Urgency. Accountability. Transparency: Lessons from Maple Leaf Foods SVP Randy Huffman

Nov 26, 2014


In the face of a major crisis, how an organization reacts under pressure can make or break its reputation, and its bottom line.

In 2008, Canadian food processing giant, Maple Leaf Foods, experienced a crisis that changed the organization: Maple Leaf’s products had been contaminated by listeria.

23 people died; 57 others became very ill. Production at their Toronto-area plant came to a complete stop. Nearly 5,000 unique media stories were written, and surveys showed a near-100-per-cent-recognition rate among Canadians of the story.

It’s in situations like this that great leaders are often defined, making Maple Leaf Foods a powerful case study for HBA1 students on ‘Leading through Crisis.’

Speaking to students in November, Dr. Randy Huffman, Senior Vice President Operations and Chief Food Safety Officer for the company did not mince his words.

“I frequently start my presentations by saying I work for a company that took the lives of 23 Canadians,” he said.

A culture committed to customer safety and wellness

Huffman has been with Maple Leaf Foods for six years. When the listeria crisis broke, he was President of the American Meat Institute (AMI) Foundation. Maple Leaf Foods called him in as an external consultant on food safety, and after working with the senior leadership team during the crisis, he joined on permanently to lead the company’s safety and quality assurance programs.

Now, six years later, he remains dedicated to the constant improvement of food safety standards. He and the other members of Maple Leaf’s senior leadership team will not stop talking about the event that so drastically changed their organization.

 “We keep it real and live,” Huffman said. “The victims of this tragedy are allowed to move on, but we as a company are not.”

He explained that, in the orientation video for Maple Leaf staff, from top level executives to middle management to temporary plant staff, the seriousness of this event is emphasized.

“I can guarantee you, you won’t find any other major corporate training videos that show a hearse,” he said, emphasizing that it’s important for new staff members to understand why the organization continues to raise the bar of food safety standards.

Why Maple Leaf’s approach worked

Maple Leaf Foods has been applauded time and time again for how it handled this tragic event. There was no complex communications strategy or a huge PR crisis team enlisted, instead they kept close to home and close to their values. And it worked. While the team did a number of things well to manage the crisis, Huffman emphasized three vital moves the company made:

Act with urgency

CEO Michael McCain called a press conference the evening that the outbreak was announced publicly. Rather than staying quiet or clamming up, the company went on the record immediately sharing all of the information they had with customers.

“All the little things are important,” Huffman said. “But if we hadn’t acted as quickly, it wouldn’t have turned out so well [for Maple Leaf.]

Take accountability

Alongside acting immediately, McCain and the senior leadership team took accountability for the mistake once investigators pointed to Maple Leaf products.
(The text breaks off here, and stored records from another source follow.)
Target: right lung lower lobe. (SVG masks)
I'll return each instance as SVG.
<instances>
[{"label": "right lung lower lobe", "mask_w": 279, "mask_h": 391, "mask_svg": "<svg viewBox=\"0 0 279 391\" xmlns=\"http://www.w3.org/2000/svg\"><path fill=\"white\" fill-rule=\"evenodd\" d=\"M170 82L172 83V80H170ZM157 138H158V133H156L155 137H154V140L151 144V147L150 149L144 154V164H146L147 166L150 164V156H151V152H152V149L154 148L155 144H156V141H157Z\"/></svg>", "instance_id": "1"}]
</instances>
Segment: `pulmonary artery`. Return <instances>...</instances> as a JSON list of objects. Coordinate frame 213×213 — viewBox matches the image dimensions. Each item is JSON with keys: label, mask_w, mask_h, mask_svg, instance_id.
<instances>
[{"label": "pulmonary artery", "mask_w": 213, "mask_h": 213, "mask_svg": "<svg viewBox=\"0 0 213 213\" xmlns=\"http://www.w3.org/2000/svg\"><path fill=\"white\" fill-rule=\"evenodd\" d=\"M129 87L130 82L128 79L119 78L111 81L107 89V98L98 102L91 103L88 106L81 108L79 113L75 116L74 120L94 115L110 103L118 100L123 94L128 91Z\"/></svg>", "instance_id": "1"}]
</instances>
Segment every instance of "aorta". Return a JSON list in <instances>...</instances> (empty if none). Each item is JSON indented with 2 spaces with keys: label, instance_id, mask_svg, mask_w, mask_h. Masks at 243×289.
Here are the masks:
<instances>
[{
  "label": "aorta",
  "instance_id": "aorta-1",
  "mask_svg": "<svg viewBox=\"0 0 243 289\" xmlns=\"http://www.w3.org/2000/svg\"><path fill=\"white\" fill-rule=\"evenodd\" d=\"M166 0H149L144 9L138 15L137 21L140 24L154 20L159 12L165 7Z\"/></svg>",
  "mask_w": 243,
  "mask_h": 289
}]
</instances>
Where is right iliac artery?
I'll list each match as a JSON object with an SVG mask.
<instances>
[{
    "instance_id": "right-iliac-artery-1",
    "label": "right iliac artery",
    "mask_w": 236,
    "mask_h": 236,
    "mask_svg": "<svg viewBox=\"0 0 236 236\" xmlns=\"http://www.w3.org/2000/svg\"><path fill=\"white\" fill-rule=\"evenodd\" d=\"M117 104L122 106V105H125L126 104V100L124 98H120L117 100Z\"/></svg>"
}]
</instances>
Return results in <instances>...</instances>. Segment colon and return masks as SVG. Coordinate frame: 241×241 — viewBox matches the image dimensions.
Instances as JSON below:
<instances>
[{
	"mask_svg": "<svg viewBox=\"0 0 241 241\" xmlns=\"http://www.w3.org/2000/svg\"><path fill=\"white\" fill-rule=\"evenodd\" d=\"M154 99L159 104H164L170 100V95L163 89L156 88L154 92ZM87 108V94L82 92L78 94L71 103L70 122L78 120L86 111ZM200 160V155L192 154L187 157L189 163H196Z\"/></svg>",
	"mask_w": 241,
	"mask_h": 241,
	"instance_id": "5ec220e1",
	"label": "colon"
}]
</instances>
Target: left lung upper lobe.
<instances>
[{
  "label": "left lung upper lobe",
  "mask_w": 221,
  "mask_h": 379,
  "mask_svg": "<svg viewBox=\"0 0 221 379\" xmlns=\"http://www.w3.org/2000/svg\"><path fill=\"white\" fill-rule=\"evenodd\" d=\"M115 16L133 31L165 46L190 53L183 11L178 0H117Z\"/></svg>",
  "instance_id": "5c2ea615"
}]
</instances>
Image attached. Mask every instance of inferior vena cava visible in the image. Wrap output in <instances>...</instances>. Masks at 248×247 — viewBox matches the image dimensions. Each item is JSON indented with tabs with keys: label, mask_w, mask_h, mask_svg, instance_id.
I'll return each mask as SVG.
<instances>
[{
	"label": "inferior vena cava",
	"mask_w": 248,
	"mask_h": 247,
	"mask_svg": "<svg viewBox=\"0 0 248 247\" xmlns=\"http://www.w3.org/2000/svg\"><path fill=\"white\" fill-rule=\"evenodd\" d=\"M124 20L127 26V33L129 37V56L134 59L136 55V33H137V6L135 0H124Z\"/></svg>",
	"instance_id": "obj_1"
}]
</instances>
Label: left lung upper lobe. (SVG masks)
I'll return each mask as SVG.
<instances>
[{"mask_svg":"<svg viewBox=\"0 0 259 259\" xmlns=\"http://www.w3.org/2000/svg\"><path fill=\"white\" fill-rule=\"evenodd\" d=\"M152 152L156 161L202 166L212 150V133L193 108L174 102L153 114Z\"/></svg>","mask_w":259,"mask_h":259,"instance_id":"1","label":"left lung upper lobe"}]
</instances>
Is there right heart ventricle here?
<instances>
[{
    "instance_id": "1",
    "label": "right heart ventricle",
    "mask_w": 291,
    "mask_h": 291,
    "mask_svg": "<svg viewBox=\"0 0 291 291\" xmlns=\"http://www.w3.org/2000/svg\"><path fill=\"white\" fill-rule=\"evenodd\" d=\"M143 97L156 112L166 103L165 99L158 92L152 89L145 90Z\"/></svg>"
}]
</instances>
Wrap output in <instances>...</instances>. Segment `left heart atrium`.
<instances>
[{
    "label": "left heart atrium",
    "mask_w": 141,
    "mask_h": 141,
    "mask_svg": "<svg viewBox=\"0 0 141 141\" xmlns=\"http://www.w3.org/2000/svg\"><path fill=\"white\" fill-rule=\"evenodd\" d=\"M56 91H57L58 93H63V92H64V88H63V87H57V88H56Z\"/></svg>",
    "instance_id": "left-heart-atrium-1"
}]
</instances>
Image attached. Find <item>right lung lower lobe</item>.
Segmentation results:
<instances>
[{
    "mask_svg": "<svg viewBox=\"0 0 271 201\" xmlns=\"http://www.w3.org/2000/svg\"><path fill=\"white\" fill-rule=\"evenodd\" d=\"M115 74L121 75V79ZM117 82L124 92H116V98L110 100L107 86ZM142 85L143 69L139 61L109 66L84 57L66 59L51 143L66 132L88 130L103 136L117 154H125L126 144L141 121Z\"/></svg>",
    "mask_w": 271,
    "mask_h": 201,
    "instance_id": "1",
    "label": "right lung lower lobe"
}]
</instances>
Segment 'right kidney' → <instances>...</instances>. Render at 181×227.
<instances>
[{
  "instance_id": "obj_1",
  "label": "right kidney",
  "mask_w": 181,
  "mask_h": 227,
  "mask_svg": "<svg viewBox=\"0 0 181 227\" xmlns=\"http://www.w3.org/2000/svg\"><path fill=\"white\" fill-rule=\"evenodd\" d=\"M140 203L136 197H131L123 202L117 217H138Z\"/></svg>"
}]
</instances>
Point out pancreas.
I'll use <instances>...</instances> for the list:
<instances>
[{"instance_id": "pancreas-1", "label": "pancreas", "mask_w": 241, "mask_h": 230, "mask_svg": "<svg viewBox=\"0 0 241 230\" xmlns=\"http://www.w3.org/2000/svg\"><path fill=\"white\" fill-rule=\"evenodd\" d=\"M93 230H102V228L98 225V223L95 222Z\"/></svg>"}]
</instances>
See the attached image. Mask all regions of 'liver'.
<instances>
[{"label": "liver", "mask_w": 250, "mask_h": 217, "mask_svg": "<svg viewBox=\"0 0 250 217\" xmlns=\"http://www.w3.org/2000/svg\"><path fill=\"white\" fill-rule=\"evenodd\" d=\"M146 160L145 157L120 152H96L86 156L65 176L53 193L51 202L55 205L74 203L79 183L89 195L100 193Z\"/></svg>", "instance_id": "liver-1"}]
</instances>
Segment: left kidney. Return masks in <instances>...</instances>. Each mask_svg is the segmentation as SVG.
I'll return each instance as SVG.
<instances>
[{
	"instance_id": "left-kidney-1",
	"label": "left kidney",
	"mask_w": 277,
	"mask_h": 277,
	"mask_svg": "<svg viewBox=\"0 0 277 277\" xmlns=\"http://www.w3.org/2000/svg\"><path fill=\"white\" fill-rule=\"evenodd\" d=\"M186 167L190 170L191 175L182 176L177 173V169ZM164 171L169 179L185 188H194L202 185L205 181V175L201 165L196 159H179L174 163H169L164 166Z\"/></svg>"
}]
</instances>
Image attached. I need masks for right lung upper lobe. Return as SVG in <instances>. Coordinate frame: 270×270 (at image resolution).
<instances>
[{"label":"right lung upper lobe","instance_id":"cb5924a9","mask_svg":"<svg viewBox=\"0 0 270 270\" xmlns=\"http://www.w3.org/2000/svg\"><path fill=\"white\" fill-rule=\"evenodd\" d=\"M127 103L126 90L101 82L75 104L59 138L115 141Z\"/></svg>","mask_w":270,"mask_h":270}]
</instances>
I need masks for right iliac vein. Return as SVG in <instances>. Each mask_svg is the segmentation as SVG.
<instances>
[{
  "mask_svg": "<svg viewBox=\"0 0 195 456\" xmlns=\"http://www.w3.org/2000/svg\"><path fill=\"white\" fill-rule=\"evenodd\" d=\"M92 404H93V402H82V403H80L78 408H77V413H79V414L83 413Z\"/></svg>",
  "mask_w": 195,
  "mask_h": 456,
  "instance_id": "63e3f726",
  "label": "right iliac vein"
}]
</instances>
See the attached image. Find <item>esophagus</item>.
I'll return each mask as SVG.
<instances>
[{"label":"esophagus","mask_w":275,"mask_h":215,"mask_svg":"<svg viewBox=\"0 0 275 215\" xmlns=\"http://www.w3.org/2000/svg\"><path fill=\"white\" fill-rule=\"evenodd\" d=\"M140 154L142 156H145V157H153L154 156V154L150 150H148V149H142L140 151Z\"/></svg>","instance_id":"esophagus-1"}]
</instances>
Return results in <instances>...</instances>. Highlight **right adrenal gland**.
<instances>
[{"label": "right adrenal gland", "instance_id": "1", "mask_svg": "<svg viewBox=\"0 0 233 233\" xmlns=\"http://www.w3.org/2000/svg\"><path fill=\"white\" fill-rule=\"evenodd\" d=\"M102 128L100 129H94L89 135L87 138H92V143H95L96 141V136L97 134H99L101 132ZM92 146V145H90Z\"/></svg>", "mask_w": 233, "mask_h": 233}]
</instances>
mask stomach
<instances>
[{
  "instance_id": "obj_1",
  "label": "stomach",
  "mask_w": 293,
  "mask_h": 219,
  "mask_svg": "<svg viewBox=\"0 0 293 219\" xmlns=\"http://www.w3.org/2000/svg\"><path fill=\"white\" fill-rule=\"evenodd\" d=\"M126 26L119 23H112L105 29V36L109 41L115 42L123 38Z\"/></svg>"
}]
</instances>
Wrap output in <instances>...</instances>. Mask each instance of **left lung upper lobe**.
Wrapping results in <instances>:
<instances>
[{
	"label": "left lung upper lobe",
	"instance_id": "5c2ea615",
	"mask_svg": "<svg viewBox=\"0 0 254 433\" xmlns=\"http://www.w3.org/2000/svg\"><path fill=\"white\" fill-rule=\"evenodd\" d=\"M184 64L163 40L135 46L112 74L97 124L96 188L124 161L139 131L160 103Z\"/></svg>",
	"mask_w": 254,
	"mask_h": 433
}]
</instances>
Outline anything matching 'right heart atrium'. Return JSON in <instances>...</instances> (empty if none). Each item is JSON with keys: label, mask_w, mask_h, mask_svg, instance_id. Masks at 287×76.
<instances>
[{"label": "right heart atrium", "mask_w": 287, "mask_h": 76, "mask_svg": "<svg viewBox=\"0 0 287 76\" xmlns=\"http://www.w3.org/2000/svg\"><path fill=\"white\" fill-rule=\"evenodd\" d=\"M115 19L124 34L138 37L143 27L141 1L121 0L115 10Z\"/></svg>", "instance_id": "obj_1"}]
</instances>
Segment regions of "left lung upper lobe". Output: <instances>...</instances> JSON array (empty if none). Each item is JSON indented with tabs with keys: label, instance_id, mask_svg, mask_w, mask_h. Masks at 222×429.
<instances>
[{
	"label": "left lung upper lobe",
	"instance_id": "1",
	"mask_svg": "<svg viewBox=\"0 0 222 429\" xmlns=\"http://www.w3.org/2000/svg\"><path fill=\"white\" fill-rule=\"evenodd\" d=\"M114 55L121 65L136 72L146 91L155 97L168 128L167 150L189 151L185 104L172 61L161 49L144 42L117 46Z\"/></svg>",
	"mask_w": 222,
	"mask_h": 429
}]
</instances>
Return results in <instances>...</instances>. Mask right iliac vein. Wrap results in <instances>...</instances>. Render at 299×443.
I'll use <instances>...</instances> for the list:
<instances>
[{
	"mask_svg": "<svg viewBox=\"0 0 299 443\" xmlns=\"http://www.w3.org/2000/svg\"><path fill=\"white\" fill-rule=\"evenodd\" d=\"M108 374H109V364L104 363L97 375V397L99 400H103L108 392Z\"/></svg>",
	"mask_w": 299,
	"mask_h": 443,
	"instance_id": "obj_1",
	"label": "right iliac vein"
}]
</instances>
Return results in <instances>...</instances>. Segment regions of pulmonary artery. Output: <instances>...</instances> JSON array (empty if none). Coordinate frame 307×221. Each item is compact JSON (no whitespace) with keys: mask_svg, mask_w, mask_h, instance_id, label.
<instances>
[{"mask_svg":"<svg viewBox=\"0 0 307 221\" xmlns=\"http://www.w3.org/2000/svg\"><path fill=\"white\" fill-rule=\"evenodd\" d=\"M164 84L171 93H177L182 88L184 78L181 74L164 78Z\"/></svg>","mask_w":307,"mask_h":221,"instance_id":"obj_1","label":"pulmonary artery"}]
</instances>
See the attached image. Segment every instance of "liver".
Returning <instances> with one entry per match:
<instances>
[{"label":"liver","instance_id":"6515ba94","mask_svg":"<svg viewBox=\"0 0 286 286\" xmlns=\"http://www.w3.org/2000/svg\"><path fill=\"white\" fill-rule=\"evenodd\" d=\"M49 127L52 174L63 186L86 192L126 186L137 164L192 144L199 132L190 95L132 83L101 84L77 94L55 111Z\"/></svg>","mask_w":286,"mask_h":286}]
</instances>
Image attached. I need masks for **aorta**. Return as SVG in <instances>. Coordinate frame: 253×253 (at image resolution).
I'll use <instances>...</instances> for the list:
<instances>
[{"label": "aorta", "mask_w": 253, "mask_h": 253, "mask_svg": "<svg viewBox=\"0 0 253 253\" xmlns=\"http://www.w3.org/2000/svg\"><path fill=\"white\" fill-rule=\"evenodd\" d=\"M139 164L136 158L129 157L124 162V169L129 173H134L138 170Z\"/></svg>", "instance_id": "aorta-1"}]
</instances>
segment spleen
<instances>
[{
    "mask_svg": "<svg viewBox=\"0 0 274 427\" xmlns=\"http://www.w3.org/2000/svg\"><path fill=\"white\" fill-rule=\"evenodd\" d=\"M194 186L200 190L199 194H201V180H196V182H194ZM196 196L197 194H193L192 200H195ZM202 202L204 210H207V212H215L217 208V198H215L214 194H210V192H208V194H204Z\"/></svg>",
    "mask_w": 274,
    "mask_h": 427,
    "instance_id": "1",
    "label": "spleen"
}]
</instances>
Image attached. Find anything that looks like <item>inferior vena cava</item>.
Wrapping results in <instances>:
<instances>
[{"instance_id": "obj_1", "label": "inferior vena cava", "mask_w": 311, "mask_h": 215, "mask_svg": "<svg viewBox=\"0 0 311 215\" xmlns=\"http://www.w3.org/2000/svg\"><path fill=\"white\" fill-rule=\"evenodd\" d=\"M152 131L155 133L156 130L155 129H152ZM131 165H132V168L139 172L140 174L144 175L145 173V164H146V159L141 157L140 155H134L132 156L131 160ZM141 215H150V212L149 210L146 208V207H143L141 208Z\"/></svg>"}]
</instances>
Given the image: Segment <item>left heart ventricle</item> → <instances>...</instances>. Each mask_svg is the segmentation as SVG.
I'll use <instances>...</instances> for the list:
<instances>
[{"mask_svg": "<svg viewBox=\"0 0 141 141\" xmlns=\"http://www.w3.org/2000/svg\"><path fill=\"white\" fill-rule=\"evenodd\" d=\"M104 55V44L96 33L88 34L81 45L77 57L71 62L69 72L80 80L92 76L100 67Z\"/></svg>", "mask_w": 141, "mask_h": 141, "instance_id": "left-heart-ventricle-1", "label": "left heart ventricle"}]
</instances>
Rather than try to shift blame to food safety standards, equipment manufacturers, or individual employees, McCain owned up to the breach of standards at the organizational level and continually apologized.

“There were two groups he didn’t take advice from: the accountants and the lawyers,” said Huffman, emphasizing that he was more concerned about clear, honest, and humane communication than the prospect of legal battles or lost sales.

Dare to be transparent

“Our values said to do what’s right, be transparent, open and honest,” Huffman said. “So that’s what we did.”

Referring to Maple Leaf’s internal core values, which existed prior to the Listeria outbreak, he said in some ways handling the immense challenge became easy, because the organization had “the roadmap” they needed to know what to do.

“Don’t underestimate the power of having well-entrenched values and an up-to-date code of behaviour,” he said.

For the 610 HBA1s in attendance, Huffman presents an excellent model to learn from as they build their own core values roadmaps for their future careers.